▶ _Provided entries_
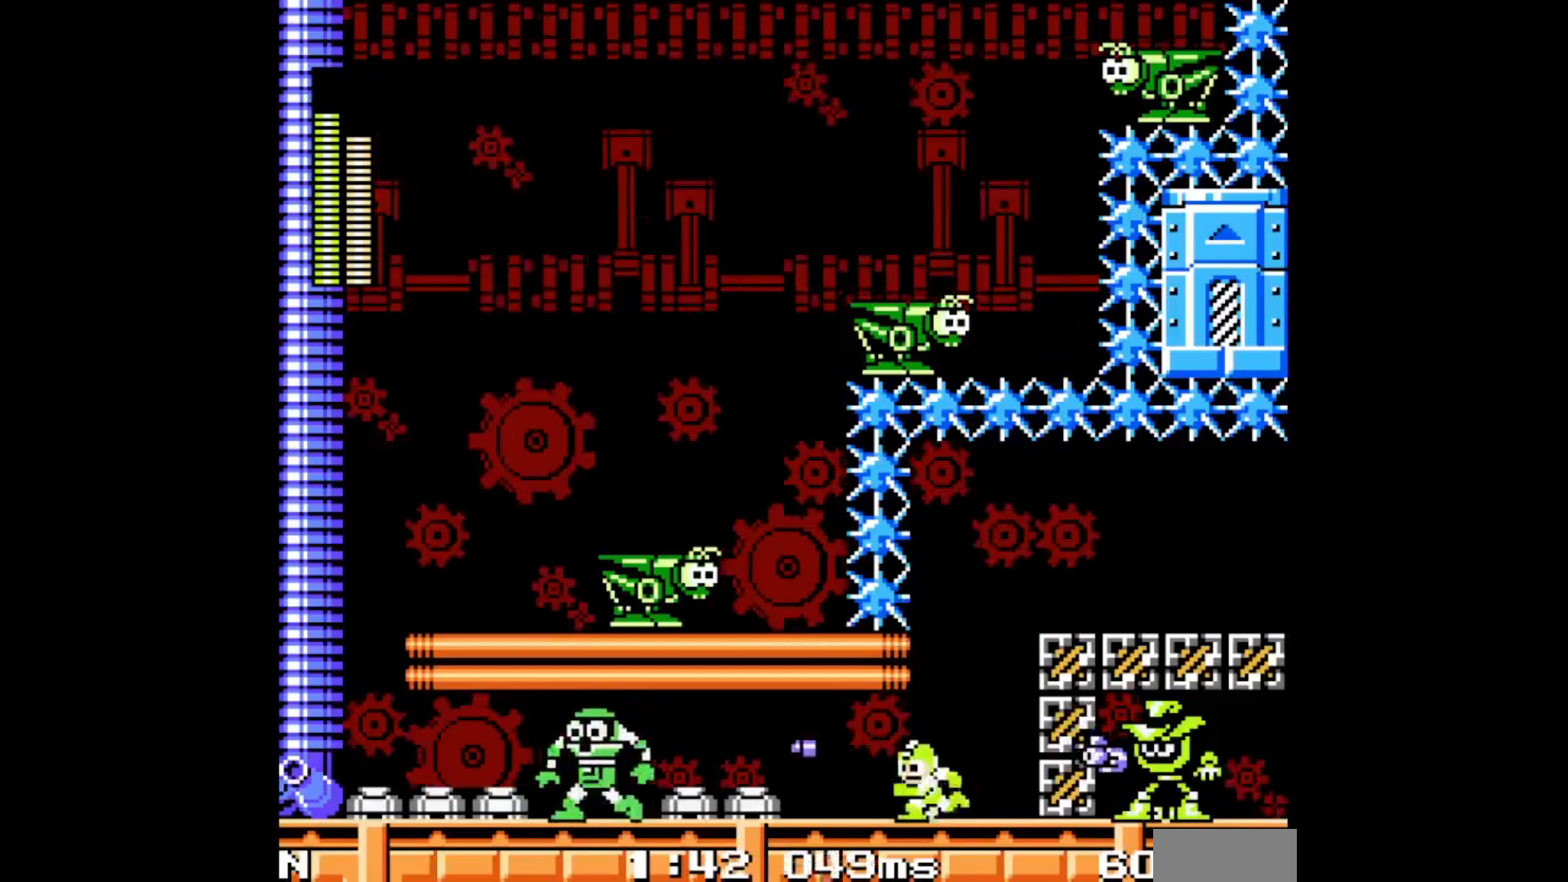
{"buttons": ["DPAD_LEFT"], "events": [[117, "C", "up"], [217, "B", "down"], [367, "B", "up"]]}
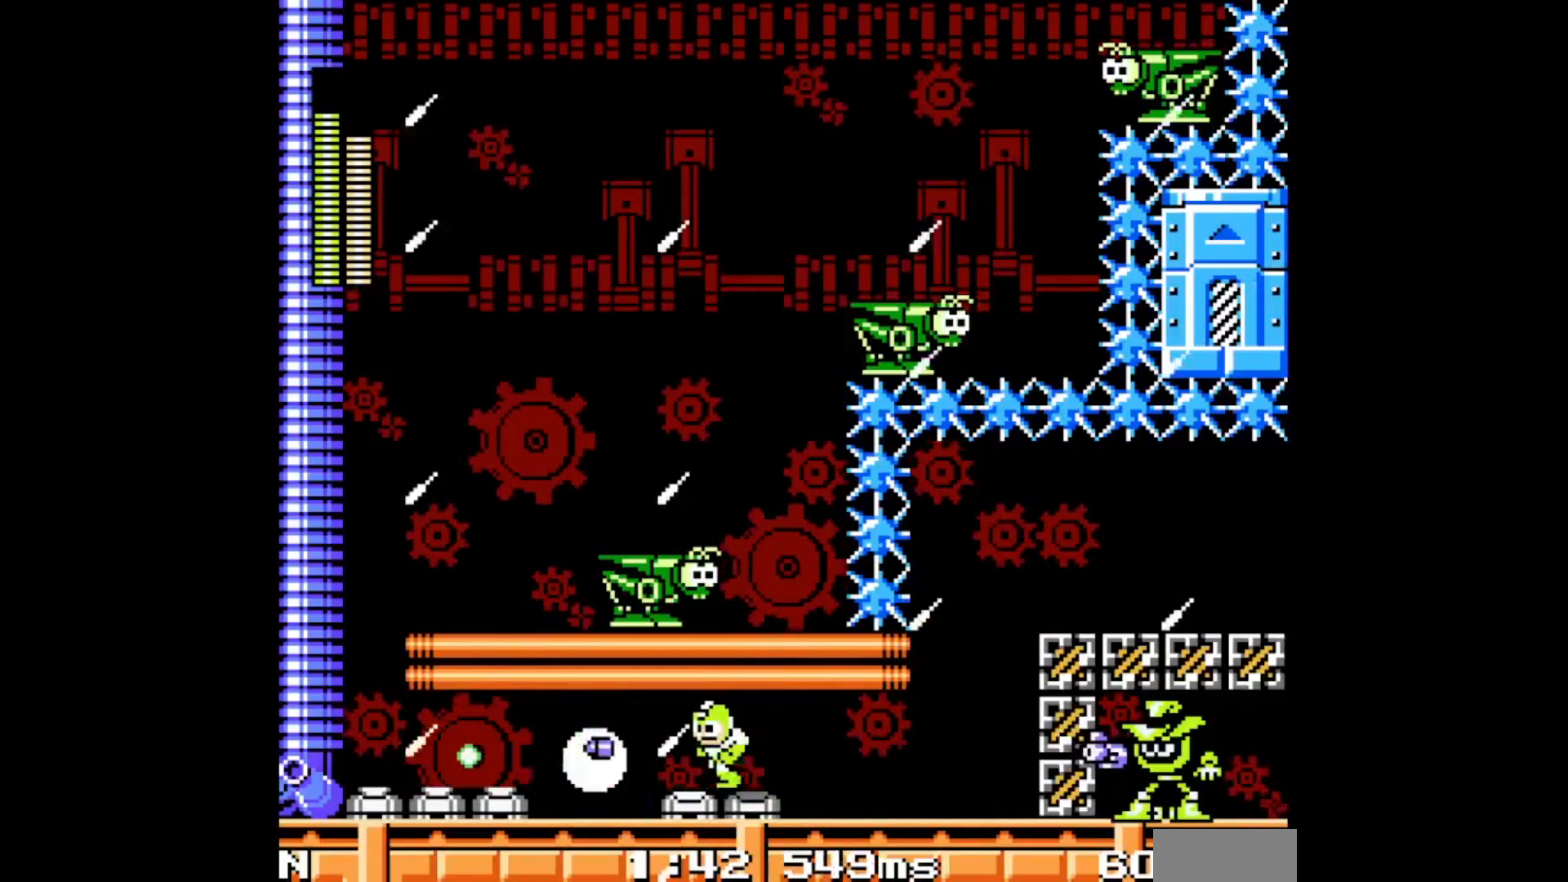
{"buttons": ["B", "L1", "DPAD_LEFT"], "events": [[33, "C", "down"], [183, "C", "up"], [433, "B", "down"], [467, "L1", "down"]]}
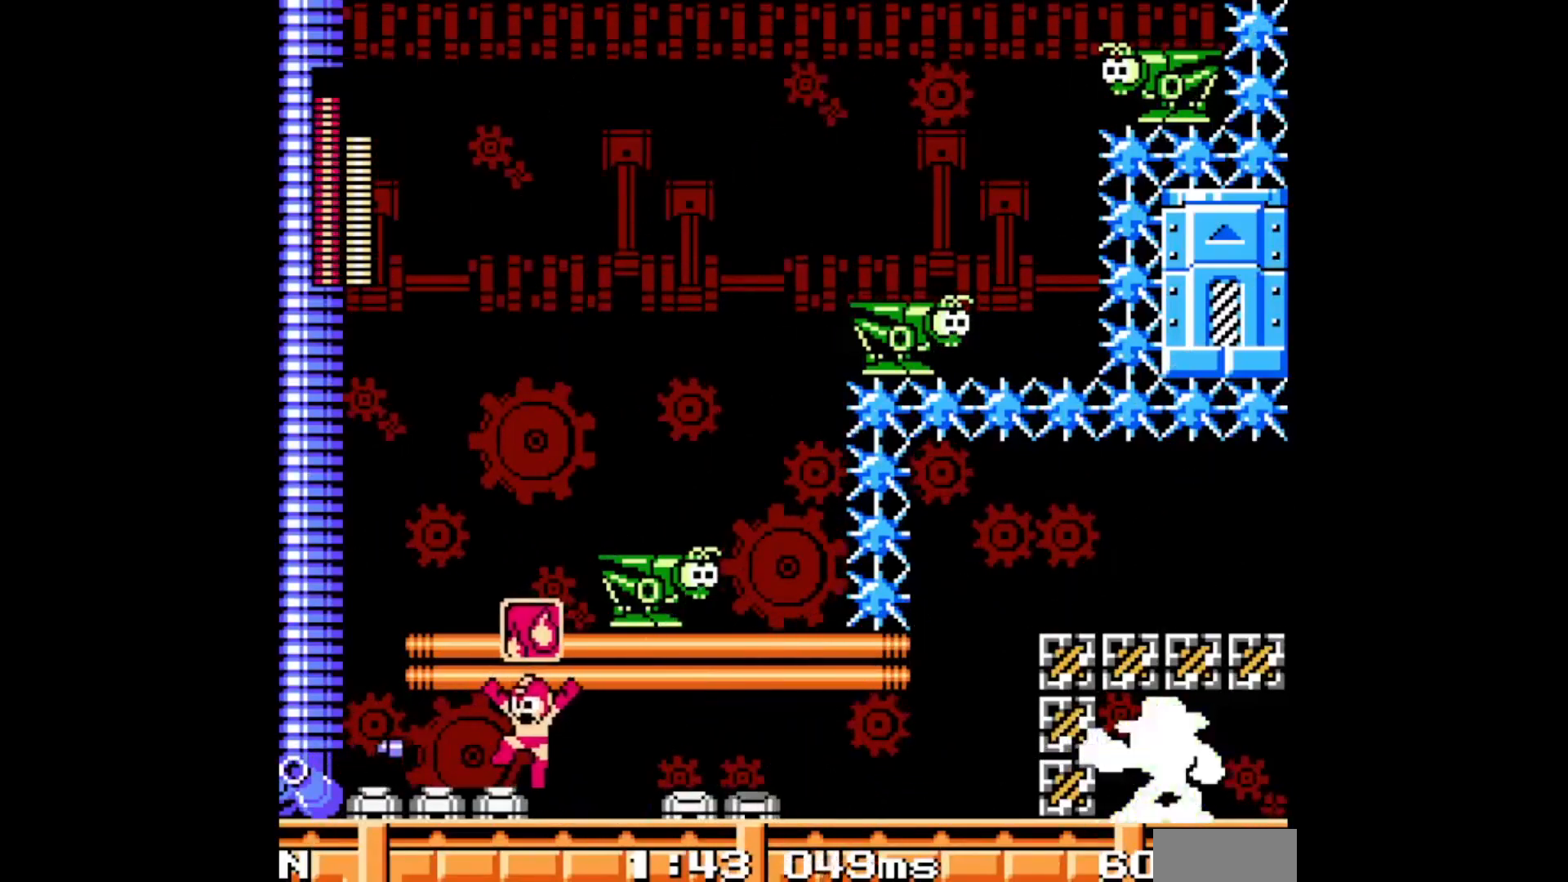
{"buttons": ["B"], "events": [[50, "L1", "up"], [67, "B", "up"], [117, "L1", "down"], [183, "L1", "up"], [250, "C", "down"], [250, "L1", "down"], [333, "L1", "up"], [350, "C", "up"], [383, "L1", "down"], [433, "B", "down"], [433, "L1", "up"], [450, "DPAD_LEFT", "up"]]}
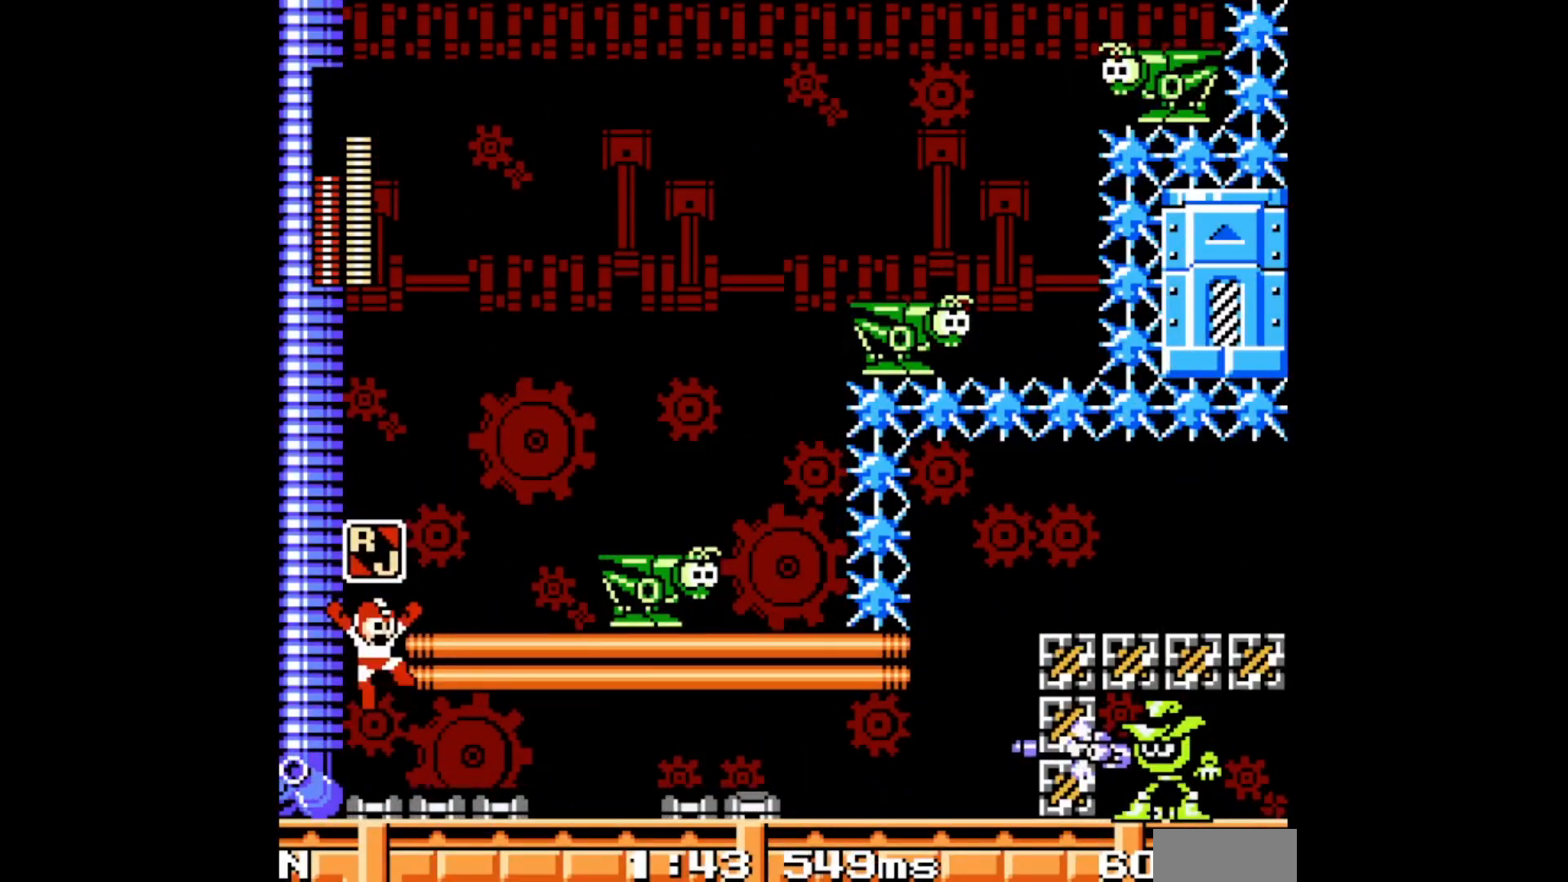
{"buttons": [], "events": [[100, "L1", "down"], [217, "L1", "up"], [233, "B", "up"], [383, "A", "down"], [467, "A", "up"]]}
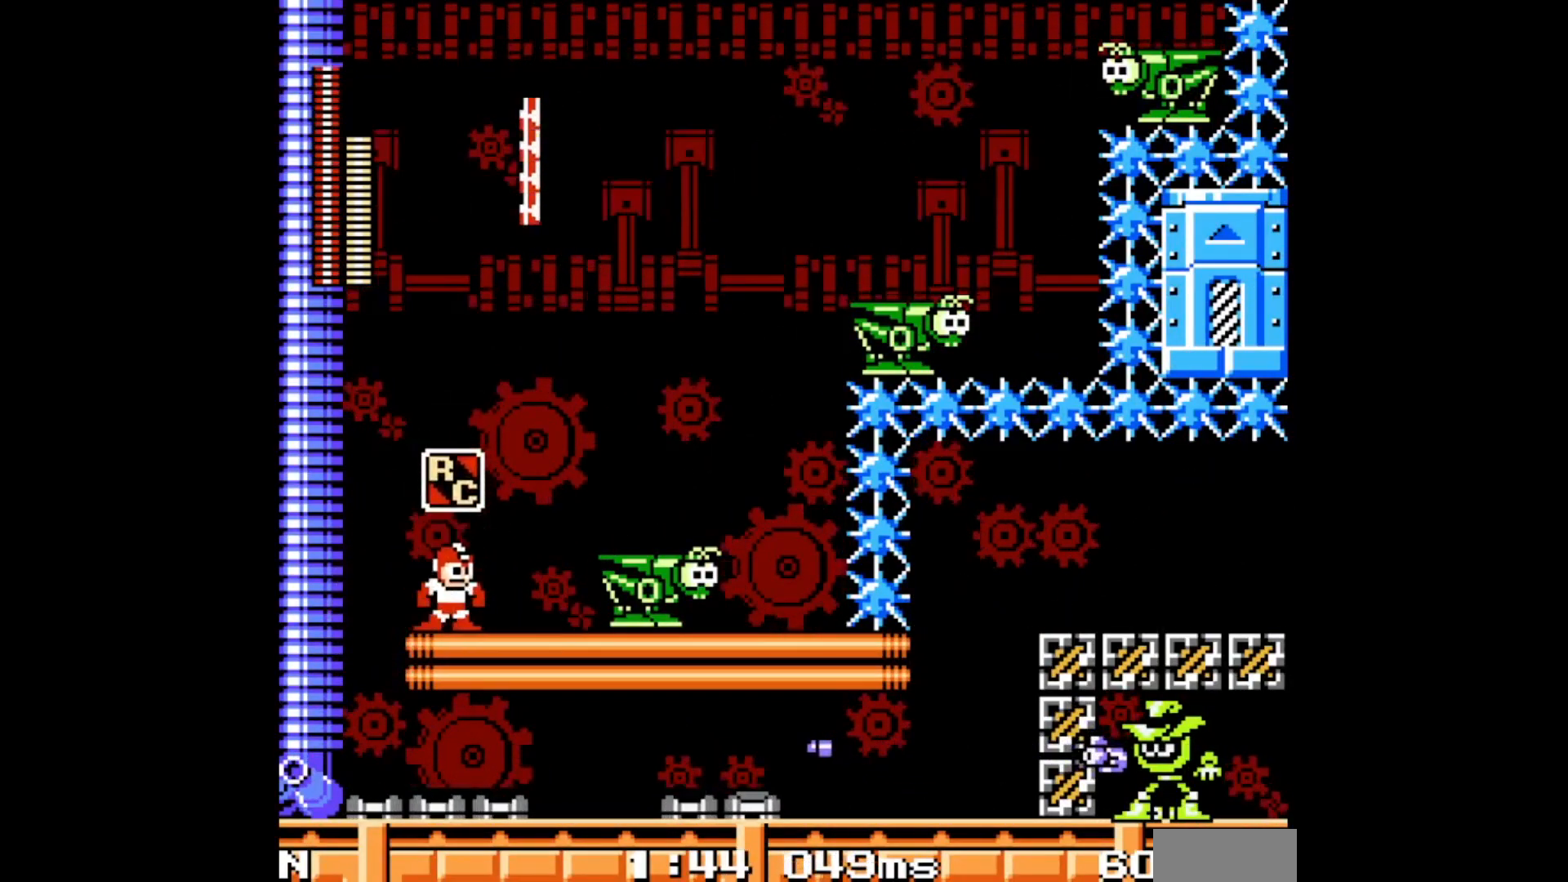
{"buttons": [], "events": [[83, "B", "down"], [350, "B", "up"]]}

▶ _Your assignment_
The whole of the data above needs retyping exactly, with pictures omitted.

▶ _Answer space_
{"buttons": ["DPAD_LEFT"], "events": [[117, "C", "up"], [217, "B", "down"], [367, "B", "up"]]}
{"buttons": ["B", "L1", "DPAD_LEFT"], "events": [[33, "C", "down"], [183, "C", "up"], [433, "B", "down"], [467, "L1", "down"]]}
{"buttons": ["B"], "events": [[50, "L1", "up"], [67, "B", "up"], [117, "L1", "down"], [183, "L1", "up"], [250, "C", "down"], [250, "L1", "down"], [333, "L1", "up"], [350, "C", "up"], [383, "L1", "down"], [433, "B", "down"], [433, "L1", "up"], [450, "DPAD_LEFT", "up"]]}
{"buttons": [], "events": [[100, "L1", "down"], [217, "L1", "up"], [233, "B", "up"], [383, "A", "down"], [467, "A", "up"]]}
{"buttons": [], "events": [[83, "B", "down"], [350, "B", "up"]]}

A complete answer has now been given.